Collected data:
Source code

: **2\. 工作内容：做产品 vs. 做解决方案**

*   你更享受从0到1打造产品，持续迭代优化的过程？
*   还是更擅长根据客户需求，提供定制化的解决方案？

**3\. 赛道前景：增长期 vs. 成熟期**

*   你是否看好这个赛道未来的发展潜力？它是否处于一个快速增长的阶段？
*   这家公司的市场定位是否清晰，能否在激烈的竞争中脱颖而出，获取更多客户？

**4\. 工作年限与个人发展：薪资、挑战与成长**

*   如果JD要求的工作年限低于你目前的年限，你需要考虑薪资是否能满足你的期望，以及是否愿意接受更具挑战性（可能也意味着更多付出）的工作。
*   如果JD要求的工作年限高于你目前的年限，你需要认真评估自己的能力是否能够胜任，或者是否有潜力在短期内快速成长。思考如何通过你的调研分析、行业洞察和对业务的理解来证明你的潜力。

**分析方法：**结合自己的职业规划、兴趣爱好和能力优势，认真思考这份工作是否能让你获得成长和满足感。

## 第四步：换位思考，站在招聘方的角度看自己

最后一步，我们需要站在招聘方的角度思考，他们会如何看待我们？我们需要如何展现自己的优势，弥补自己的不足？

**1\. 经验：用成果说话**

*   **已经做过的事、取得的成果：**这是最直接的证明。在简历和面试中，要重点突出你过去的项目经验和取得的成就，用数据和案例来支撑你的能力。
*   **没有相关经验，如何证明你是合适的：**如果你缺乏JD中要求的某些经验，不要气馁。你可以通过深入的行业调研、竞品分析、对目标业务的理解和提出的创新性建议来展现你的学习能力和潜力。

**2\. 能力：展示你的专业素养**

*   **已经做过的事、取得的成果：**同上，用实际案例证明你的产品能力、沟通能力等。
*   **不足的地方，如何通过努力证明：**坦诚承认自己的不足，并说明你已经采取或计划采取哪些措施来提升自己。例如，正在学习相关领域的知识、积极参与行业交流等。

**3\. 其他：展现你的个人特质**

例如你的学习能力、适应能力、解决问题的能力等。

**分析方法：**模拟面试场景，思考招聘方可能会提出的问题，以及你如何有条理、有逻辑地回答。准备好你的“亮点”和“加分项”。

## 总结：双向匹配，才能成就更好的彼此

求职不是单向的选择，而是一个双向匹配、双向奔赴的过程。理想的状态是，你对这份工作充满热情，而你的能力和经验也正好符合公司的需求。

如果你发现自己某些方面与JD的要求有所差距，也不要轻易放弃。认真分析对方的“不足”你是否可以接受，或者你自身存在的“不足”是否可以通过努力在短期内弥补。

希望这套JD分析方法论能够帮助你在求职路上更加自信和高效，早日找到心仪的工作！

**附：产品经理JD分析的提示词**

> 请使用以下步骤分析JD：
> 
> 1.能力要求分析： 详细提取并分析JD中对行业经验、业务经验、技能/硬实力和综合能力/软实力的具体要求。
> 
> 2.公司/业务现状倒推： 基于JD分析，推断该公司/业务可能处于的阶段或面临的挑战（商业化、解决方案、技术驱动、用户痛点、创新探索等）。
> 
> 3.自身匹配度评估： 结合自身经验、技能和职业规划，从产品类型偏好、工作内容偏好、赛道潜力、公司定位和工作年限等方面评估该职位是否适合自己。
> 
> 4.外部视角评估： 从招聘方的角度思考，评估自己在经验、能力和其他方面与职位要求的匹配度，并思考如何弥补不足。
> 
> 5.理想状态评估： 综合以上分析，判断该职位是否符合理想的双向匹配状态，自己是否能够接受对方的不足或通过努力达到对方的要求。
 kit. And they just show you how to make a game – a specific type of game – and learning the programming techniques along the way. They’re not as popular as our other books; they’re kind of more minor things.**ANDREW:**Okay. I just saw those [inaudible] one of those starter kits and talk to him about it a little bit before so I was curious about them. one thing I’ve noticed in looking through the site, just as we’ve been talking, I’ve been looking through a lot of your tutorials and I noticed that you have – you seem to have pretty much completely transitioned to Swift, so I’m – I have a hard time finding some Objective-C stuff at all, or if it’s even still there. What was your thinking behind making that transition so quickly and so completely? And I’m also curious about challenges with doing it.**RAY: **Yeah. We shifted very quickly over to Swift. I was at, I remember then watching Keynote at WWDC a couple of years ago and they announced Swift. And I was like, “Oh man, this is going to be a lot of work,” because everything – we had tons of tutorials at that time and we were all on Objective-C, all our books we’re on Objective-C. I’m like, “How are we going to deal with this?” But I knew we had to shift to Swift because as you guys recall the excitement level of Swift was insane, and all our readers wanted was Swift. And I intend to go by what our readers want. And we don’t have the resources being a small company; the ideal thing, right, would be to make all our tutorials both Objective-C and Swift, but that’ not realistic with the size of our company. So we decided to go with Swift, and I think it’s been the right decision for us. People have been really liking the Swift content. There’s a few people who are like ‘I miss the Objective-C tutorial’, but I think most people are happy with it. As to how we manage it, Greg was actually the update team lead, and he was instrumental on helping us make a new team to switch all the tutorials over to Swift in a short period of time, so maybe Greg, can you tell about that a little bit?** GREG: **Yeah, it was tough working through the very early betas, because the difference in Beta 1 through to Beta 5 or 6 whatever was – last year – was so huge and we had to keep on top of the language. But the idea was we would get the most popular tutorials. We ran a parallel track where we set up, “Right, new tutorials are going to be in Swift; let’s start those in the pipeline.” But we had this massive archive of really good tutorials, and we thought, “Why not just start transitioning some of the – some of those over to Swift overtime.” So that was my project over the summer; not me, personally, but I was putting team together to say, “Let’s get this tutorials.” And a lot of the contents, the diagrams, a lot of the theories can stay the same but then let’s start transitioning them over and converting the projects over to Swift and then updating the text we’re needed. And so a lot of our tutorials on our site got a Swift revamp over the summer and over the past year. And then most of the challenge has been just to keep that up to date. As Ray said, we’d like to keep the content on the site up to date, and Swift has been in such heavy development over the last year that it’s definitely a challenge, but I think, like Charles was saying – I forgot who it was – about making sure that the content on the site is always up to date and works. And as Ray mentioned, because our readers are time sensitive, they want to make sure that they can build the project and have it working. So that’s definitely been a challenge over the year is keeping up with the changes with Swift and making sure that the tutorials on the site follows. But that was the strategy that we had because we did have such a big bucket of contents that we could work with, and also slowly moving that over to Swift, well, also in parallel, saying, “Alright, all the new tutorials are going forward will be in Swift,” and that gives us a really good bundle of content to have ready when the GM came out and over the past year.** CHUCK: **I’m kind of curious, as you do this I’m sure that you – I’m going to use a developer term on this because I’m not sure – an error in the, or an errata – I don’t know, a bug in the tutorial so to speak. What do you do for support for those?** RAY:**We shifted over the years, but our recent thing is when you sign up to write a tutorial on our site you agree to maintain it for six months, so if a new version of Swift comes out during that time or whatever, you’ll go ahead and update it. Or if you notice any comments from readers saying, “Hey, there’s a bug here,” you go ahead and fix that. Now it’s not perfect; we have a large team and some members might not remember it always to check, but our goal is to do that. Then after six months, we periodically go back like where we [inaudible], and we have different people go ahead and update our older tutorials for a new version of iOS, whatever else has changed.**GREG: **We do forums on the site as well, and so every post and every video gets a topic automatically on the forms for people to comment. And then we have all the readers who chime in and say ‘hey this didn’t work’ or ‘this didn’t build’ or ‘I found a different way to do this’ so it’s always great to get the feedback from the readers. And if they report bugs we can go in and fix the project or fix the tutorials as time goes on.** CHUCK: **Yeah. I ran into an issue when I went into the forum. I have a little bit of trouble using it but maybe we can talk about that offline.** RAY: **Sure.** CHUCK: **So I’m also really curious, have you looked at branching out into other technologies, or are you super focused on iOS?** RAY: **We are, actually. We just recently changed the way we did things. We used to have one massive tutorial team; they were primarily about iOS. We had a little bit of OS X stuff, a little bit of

• What you are asked to do: Your response should be an exact copy of all the records.

• Solution:
Source code

: **2\. 工作内容：做产品 vs. 做解决方案**

*   你更享受从0到1打造产品，持续迭代优化的过程？
*   还是更擅长根据客户需求，提供定制化的解决方案？

**3\. 赛道前景：增长期 vs. 成熟期**

*   你是否看好这个赛道未来的发展潜力？它是否处于一个快速增长的阶段？
*   这家公司的市场定位是否清晰，能否在激烈的竞争中脱颖而出，获取更多客户？

**4\. 工作年限与个人发展：薪资、挑战与成长**

*   如果JD要求的工作年限低于你目前的年限，你需要考虑薪资是否能满足你的期望，以及是否愿意接受更具挑战性（可能也意味着更多付出）的工作。
*   如果JD要求的工作年限高于你目前的年限，你需要认真评估自己的能力是否能够胜任，或者是否有潜力在短期内快速成长。思考如何通过你的调研分析、行业洞察和对业务的理解来证明你的潜力。

**分析方法：**结合自己的职业规划、兴趣爱好和能力优势，认真思考这份工作是否能让你获得成长和满足感。

## 第四步：换位思考，站在招聘方的角度看自己

最后一步，我们需要站在招聘方的角度思考，他们会如何看待我们？我们需要如何展现自己的优势，弥补自己的不足？

**1\. 经验：用成果说话**

*   **已经做过的事、取得的成果：**这是最直接的证明。在简历和面试中，要重点突出你过去的项目经验和取得的成就，用数据和案例来支撑你的能力。
*   **没有相关经验，如何证明你是合适的：**如果你缺乏JD中要求的某些经验，不要气馁。你可以通过深入的行业调研、竞品分析、对目标业务的理解和提出的创新性建议来展现你的学习能力和潜力。

**2\. 能力：展示你的专业素养**

*   **已经做过的事、取得的成果：**同上，用实际案例证明你的产品能力、沟通能力等。
*   **不足的地方，如何通过努力证明：**坦诚承认自己的不足，并说明你已经采取或计划采取哪些措施来提升自己。例如，正在学习相关领域的知识、积极参与行业交流等。

**3\. 其他：展现你的个人特质**

例如你的学习能力、适应能力、解决问题的能力等。

**分析方法：**模拟面试场景，思考招聘方可能会提出的问题，以及你如何有条理、有逻辑地回答。准备好你的“亮点”和“加分项”。

## 总结：双向匹配，才能成就更好的彼此

求职不是单向的选择，而是一个双向匹配、双向奔赴的过程。理想的状态是，你对这份工作充满热情，而你的能力和经验也正好符合公司的需求。

如果你发现自己某些方面与JD的要求有所差距，也不要轻易放弃。认真分析对方的“不足”你是否可以接受，或者你自身存在的“不足”是否可以通过努力在短期内弥补。

希望这套JD分析方法论能够帮助你在求职路上更加自信和高效，早日找到心仪的工作！

**附：产品经理JD分析的提示词**

> 请使用以下步骤分析JD：
> 
> 1.能力要求分析： 详细提取并分析JD中对行业经验、业务经验、技能/硬实力和综合能力/软实力的具体要求。
> 
> 2.公司/业务现状倒推： 基于JD分析，推断该公司/业务可能处于的阶段或面临的挑战（商业化、解决方案、技术驱动、用户痛点、创新探索等）。
> 
> 3.自身匹配度评估： 结合自身经验、技能和职业规划，从产品类型偏好、工作内容偏好、赛道潜力、公司定位和工作年限等方面评估该职位是否适合自己。
> 
> 4.外部视角评估： 从招聘方的角度思考，评估自己在经验、能力和其他方面与职位要求的匹配度，并思考如何弥补不足。
> 
> 5.理想状态评估： 综合以上分析，判断该职位是否符合理想的双向匹配状态，自己是否能够接受对方的不足或通过努力达到对方的要求。
 kit. And they just show you how to make a game – a specific type of game – and learning the programming techniques along the way. They’re not as popular as our other books; they’re kind of more minor things.**ANDREW:**Okay. I just saw those [inaudible] one of those starter kits and talk to him about it a little bit before so I was curious about them. one thing I’ve noticed in looking through the site, just as we’ve been talking, I’ve been looking through a lot of your tutorials and I noticed that you have – you seem to have pretty much completely transitioned to Swift, so I’m – I have a hard time finding some Objective-C stuff at all, or if it’s even still there. What was your thinking behind making that transition so quickly and so completely? And I’m also curious about challenges with doing it.**RAY: **Yeah. We shifted very quickly over to Swift. I was at, I remember then watching Keynote at WWDC a couple of years ago and they announced Swift. And I was like, “Oh man, this is going to be a lot of work,” because everything – we had tons of tutorials at that time and we were all on Objective-C, all our books we’re on Objective-C. I’m like, “How are we going to deal with this?” But I knew we had to shift to Swift because as you guys recall the excitement level of Swift was insane, and all our readers wanted was Swift. And I intend to go by what our readers want. And we don’t have the resources being a small company; the ideal thing, right, would be to make all our tutorials both Objective-C and Swift, but that’ not realistic with the size of our company. So we decided to go with Swift, and I think it’s been the right decision for us. People have been really liking the Swift content. There’s a few people who are like ‘I miss the Objective-C tutorial’, but I think most people are happy with it. As to how we manage it, Greg was actually the update team lead, and he was instrumental on helping us make a new team to switch all the tutorials over to Swift in a short period of time, so maybe Greg, can you tell about that a little bit?** GREG: **Yeah, it was tough working through the very early betas, because the difference in Beta 1 through to Beta 5 or 6 whatever was – last year – was so huge and we had to keep on top of the language. But the idea was we would get the most popular tutorials. We ran a parallel track where we set up, “Right, new tutorials are going to be in Swift; let’s start those in the pipeline.” But we had this massive archive of really good tutorials, and we thought, “Why not just start transitioning some of the – some of those over to Swift overtime.” So that was my project over the summer; not me, personally, but I was putting team together to say, “Let’s get this tutorials.” And a lot of the contents, the diagrams, a lot of the theories can stay the same but then let’s start transitioning them over and converting the projects over to Swift and then updating the text we’re needed. And so a lot of our tutorials on our site got a Swift revamp over the summer and over the past year. And then most of the challenge has been just to keep that up to date. As Ray said, we’d like to keep the content on the site up to date, and Swift has been in such heavy development over the last year that it’s definitely a challenge, but I think, like Charles was saying – I forgot who it was – about making sure that the content on the site is always up to date and works. And as Ray mentioned, because our readers are time sensitive, they want to make sure that they can build the project and have it working. So that’s definitely been a challenge over the year is keeping up with the changes with Swift and making sure that the tutorials on the site follows. But that was the strategy that we had because we did have such a big bucket of contents that we could work with, and also slowly moving that over to Swift, well, also in parallel, saying, “Alright, all the new tutorials are going forward will be in Swift,” and that gives us a really good bundle of content to have ready when the GM came out and over the past year.** CHUCK: **I’m kind of curious, as you do this I’m sure that you – I’m going to use a developer term on this because I’m not sure – an error in the, or an errata – I don’t know, a bug in the tutorial so to speak. What do you do for support for those?** RAY:**We shifted over the years, but our recent thing is when you sign up to write a tutorial on our site you agree to maintain it for six months, so if a new version of Swift comes out during that time or whatever, you’ll go ahead and update it. Or if you notice any comments from readers saying, “Hey, there’s a bug here,” you go ahead and fix that. Now it’s not perfect; we have a large team and some members might not remember it always to check, but our goal is to do that. Then after six months, we periodically go back like where we [inaudible], and we have different people go ahead and update our older tutorials for a new version of iOS, whatever else has changed.**GREG: **We do forums on the site as well, and so every post and every video gets a topic automatically on the forms for people to comment. And then we have all the readers who chime in and say ‘hey this didn’t work’ or ‘this didn’t build’ or ‘I found a different way to do this’ so it’s always great to get the feedback from the readers. And if they report bugs we can go in and fix the project or fix the tutorials as time goes on.** CHUCK: **Yeah. I ran into an issue when I went into the forum. I have a little bit of trouble using it but maybe we can talk about that offline.** RAY: **Sure.** CHUCK: **So I’m also really curious, have you looked at branching out into other technologies, or are you super focused on iOS?** RAY: **We are, actually. We just recently changed the way we did things. We used to have one massive tutorial team; they were primarily about iOS. We had a little bit of OS X stuff, a little bit of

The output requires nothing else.